Moreover, MIMO communication service on a carrier could be characterized by how many transmit antennas (or transmit antenna groups), T, are used and how many receive antennas (or receive antenna groups), R, are used, as T×R MIMO service. Further, if T and R are equal, then the number of MIMO layers assigned to the carrier could be considered equal to T and R, whereas if T and R are different, then the number of MIMO layers assigned to the carrier could be considered the lesser of the two. Thus, for example, MIMO service on the carrier with two transmit antennas and two receive antennas (2×2 MIMO) could be considered to have two layers, MIMO service on the carrier with four transmit antennas and four receive antennas (4×4 MIMO) could be considered to have four layers, and MIMO service on the carrier with two transmit antennas and one receive antenna (2×1 MIMO) or with just one transmit antenna and one receive antenna (1×1 MIMO—still MIMO, but effectively single-input single-output (SISO)) could be considered to have just one layer. Other examples are possible as well.
When a base station serves a UE on a single carrier using MIMO with N layers, the base station could specify the MIMO configuration in the base station's DCI message to the UE when scheduling data communication to or from the UE to occur on particular air interface resources. In accordance with that MIMO specification, the base station and UE may then each make use of the indicated number of antennas for their air interface communication with each other, with the data communication being spatially multiplexed over the indicated number of layers. Thus, for communication in a given subframe, the base station could allocate particular air interface resources for communication to or from the UE and could specify use of N MIMO layers on the carrier; and all N of the MIMO layers could then share those allocated air interface resources, being distinguished from each other by at least their spatially separate RF propagation paths.

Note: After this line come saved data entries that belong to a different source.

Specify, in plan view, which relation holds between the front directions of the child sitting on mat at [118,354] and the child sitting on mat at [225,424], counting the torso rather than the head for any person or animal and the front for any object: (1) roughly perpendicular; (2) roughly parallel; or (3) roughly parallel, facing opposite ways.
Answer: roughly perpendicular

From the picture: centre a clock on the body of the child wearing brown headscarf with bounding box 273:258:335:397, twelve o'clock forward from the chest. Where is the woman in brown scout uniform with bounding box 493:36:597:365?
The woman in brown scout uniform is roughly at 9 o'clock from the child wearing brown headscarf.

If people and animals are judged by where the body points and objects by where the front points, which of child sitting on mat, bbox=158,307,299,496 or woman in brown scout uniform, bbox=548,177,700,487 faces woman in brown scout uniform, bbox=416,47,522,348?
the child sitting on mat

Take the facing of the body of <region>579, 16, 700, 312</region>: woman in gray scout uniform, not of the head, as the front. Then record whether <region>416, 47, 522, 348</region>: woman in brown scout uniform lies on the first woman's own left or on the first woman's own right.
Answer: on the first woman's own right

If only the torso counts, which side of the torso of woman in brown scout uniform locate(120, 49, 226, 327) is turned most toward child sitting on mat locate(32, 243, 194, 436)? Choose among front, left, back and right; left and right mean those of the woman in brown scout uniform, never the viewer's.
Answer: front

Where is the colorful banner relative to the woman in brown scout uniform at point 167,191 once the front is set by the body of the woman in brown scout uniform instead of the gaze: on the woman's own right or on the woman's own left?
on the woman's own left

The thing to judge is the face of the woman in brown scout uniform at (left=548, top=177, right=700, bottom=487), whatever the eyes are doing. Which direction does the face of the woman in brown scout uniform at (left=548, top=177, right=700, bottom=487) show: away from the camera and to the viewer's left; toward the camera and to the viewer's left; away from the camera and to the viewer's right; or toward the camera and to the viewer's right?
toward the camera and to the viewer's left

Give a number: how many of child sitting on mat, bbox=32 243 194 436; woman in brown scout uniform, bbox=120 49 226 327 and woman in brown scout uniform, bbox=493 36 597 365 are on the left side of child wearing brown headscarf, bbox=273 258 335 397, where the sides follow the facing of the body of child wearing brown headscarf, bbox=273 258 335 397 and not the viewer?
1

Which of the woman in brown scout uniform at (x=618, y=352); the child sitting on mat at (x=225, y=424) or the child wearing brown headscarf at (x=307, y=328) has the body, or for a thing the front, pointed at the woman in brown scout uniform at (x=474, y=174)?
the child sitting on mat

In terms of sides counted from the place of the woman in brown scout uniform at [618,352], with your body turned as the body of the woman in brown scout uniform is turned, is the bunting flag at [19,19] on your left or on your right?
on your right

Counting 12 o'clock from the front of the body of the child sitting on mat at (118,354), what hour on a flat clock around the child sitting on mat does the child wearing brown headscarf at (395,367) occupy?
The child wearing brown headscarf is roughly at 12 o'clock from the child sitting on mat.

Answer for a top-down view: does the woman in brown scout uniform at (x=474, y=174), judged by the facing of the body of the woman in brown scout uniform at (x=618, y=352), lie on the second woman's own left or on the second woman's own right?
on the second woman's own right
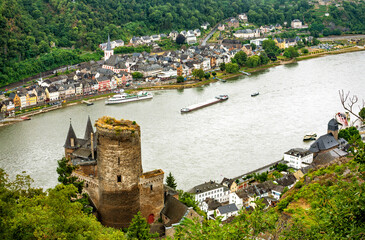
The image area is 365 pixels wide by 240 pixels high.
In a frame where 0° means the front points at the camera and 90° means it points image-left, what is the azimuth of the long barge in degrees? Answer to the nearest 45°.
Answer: approximately 45°

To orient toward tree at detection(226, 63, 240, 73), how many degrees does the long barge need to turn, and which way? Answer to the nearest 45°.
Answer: approximately 135° to its right

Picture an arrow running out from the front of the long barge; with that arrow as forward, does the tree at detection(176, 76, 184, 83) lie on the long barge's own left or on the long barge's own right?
on the long barge's own right

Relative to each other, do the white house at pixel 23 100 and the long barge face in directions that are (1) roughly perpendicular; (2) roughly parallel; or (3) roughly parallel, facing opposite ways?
roughly perpendicular

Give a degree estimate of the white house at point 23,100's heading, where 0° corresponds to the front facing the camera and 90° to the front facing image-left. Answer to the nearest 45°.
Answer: approximately 315°

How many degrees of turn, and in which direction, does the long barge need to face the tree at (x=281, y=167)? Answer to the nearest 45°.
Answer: approximately 45° to its left

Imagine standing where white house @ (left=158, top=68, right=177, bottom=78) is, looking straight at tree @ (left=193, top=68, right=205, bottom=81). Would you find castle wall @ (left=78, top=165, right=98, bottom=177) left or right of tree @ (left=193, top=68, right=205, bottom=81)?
right

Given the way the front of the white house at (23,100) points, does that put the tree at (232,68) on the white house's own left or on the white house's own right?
on the white house's own left

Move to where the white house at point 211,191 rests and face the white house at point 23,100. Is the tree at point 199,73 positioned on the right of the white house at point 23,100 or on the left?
right
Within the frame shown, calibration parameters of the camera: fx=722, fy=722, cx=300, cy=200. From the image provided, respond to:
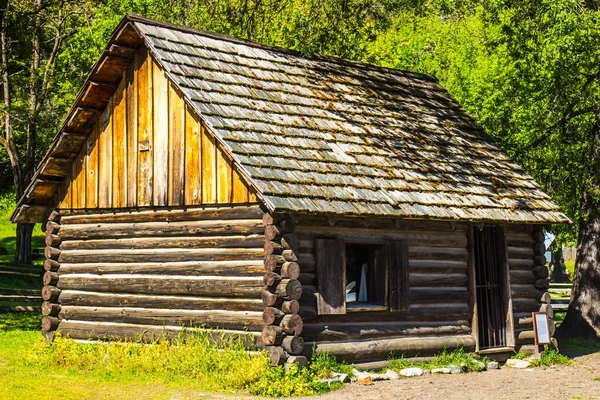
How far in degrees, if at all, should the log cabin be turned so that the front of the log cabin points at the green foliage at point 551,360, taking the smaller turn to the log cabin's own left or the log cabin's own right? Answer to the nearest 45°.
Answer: approximately 45° to the log cabin's own left

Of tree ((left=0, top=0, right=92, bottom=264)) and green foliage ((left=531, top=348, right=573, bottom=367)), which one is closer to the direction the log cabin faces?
the green foliage

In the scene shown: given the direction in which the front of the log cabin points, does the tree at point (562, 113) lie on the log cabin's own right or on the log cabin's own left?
on the log cabin's own left

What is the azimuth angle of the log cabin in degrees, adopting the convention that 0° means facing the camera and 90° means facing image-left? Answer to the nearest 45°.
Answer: approximately 315°

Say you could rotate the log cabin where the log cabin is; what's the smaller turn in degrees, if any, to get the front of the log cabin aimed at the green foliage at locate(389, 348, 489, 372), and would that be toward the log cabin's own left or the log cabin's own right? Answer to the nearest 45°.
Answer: approximately 45° to the log cabin's own left

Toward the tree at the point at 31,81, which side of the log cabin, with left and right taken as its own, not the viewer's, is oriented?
back
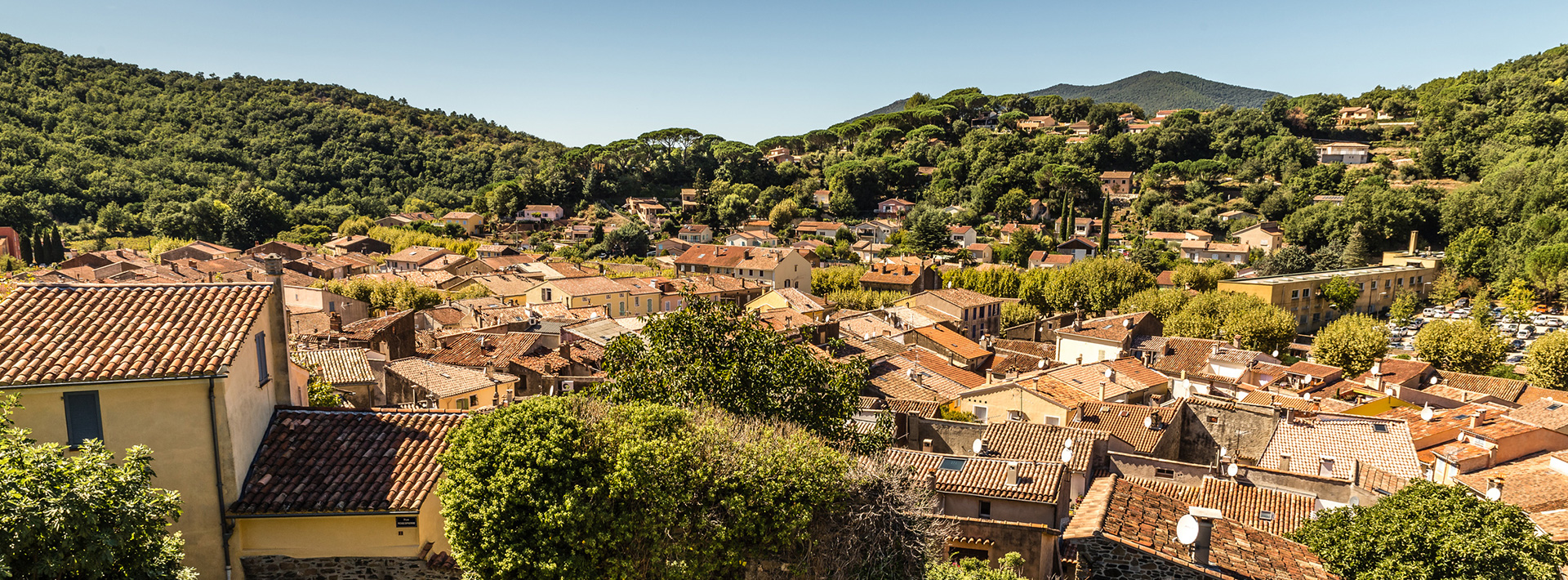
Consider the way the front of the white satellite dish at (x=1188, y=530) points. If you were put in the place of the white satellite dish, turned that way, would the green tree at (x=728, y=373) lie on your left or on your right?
on your right

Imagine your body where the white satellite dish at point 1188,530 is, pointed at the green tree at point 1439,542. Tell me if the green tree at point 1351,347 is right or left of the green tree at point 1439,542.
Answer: left

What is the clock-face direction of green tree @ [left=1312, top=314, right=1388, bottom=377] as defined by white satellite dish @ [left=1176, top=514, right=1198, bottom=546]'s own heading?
The green tree is roughly at 5 o'clock from the white satellite dish.

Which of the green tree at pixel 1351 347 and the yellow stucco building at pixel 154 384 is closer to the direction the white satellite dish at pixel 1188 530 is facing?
the yellow stucco building

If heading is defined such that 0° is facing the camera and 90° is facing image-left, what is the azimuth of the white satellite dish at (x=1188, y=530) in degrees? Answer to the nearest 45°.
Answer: approximately 45°

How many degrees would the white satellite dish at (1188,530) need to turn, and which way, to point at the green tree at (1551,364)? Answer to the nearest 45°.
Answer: approximately 135° to its right
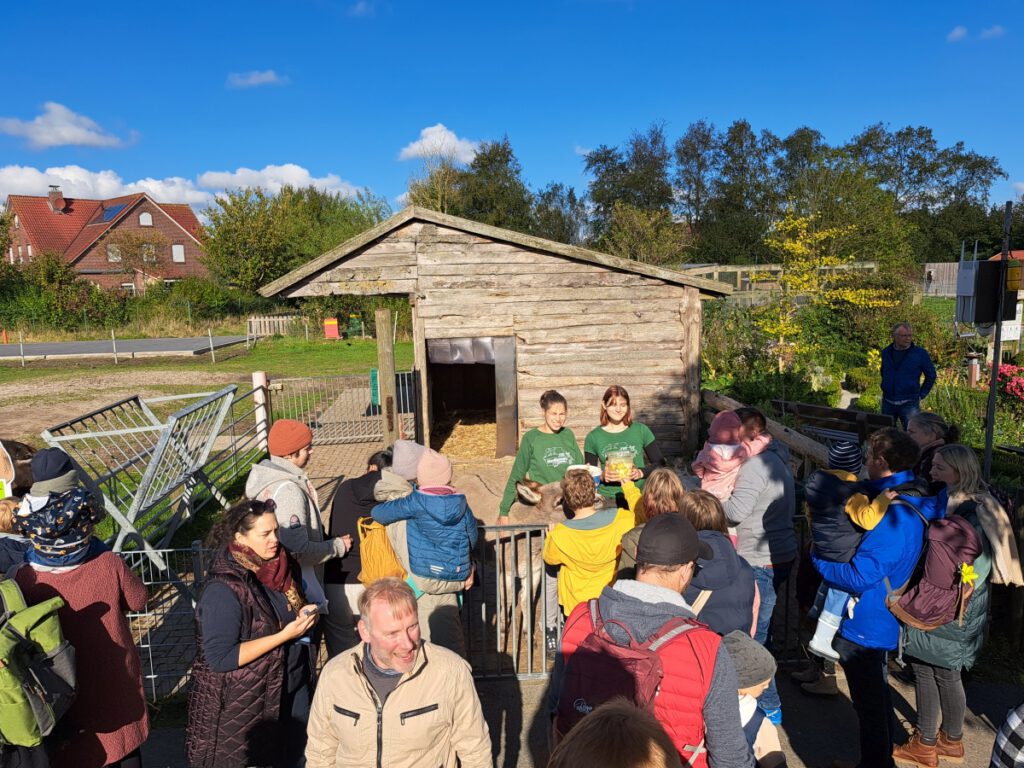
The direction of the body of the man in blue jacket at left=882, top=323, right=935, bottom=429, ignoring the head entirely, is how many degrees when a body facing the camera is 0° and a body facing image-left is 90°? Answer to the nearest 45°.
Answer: approximately 0°

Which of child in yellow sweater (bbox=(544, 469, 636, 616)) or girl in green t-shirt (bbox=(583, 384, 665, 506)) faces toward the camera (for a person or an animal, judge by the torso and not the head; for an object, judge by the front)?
the girl in green t-shirt

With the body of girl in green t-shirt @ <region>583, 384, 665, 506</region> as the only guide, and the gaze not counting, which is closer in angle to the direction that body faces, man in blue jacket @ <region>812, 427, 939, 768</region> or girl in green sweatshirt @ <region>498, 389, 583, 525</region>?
the man in blue jacket

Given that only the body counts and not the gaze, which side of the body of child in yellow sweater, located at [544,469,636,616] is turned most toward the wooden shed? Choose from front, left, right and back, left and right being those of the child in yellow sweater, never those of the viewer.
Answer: front

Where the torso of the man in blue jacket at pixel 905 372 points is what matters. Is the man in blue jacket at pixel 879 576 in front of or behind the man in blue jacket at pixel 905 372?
in front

Likewise, when a base station serves a UE on a multiple carriers concurrently and uses MIMO with N layers, the base station could specify the MIMO configuration in its DCI message to the UE when scheduling data communication to or from the UE to occur on particular air interface resources respectively on each carrier. In accordance with that MIMO specification, the base station and UE may then each make use of the indicated number of antennas for their air interface communication with each other, with the data communication being spatially multiplexed over the respectively indicated number of layers on each carrier. Thus, for communication in a given subframe, the base station could allocate particular air interface resources respectively on each of the carriers. And on each respective carrier, the respectively assigned layers could share the air interface resources allocated on the carrier, being distinguished from each other by at least their spatially separate RF propagation paths.